The reception data determination unit 33 mainly performs the following signal processing.
(1) When the input signal is binary signal data demodulated by the detection circuit unit 31, the received data, the command command, etc. are extracted from the binary signal data, and the decoded result of the command command is related to authentication. If it is, the authentication information control unit 34 is accessed. On the other hand, if the decoded result of the command command is reading / writing of memory data after successful authentication, the nonvolatile memory 36 is accessed.
(2) If the input signal is determination data indicating an authentication (comparison) result from the authentication information control unit 34, read data from the non-volatile memory 36, and a read / write result as described later, these The response data is output as it is to the modulation data generation unit 32 as a carrier signal.

  The modulation data generation unit 32 performs, for example, ASK modulation on the input various response data, outputs the response data to the transmission / reception antenna unit 29, and transmits it as an ASK modulation wave (radio wave).

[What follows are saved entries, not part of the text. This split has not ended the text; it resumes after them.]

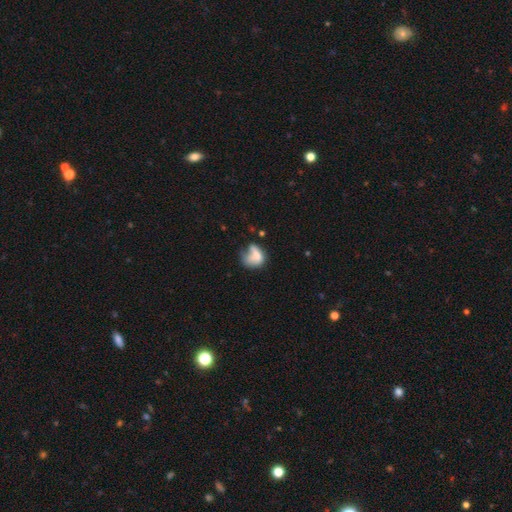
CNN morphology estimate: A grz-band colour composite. It shows a smooth galaxy with no disk features (63%) that is in between round and cigar-shaped (64%). Merging: major disturbance (36%).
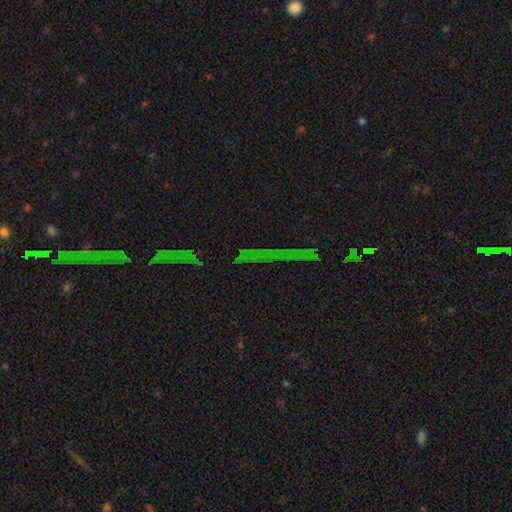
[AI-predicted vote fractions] This appears to be a star or artifact, not a galaxy (74%).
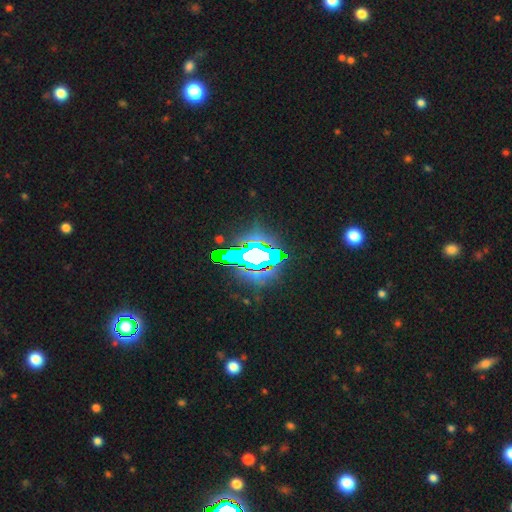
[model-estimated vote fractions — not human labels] This is possibly a star or artifact rather than a galaxy (51%).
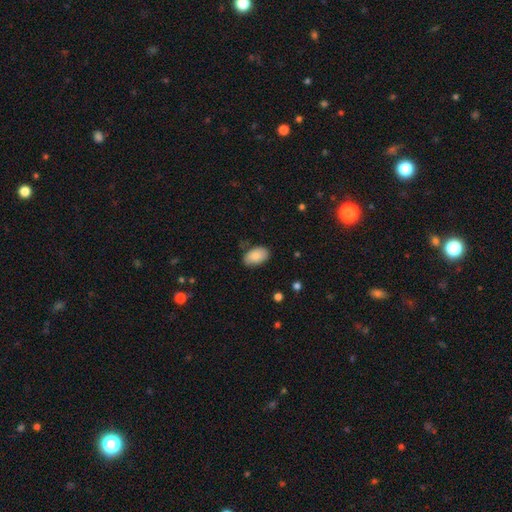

  FIG. 4 is a block diagram showing a main configuration of the authentication information control unit 34 together with input / output data. As shown in the figure, the authentication information control unit 34 includes a selection information generation unit 34a and a comparison information generation unit 34b configured by complex logic circuits, and a comparison determination unit 34c that performs comparison determination based on input information. Composed. In order to acquire authentication information from the subsequent authentication information storage unit 35 (FIG. 3), the selection information generation unit 34a performs a logical operation on the input authentication data (input value) to obtain selection information (output value).

  Here, the selection information is an address value of the authentication information storage unit 35. The logical operation circuit a constituting the selection information generation unit 34a is configured by an authentication algorithm that is difficult to decipher. The comparison information generation unit 34b performs a logical operation on the input authentication data (input value) to obtain comparison information (output value). Here, the comparison information is information used for comparison determination by the comparison determination unit 34 c of the authentication information control unit 34. The logical operation circuit b constituting the comparison information generation unit 34b is configured by an authentication algorithm that is difficult to decipher.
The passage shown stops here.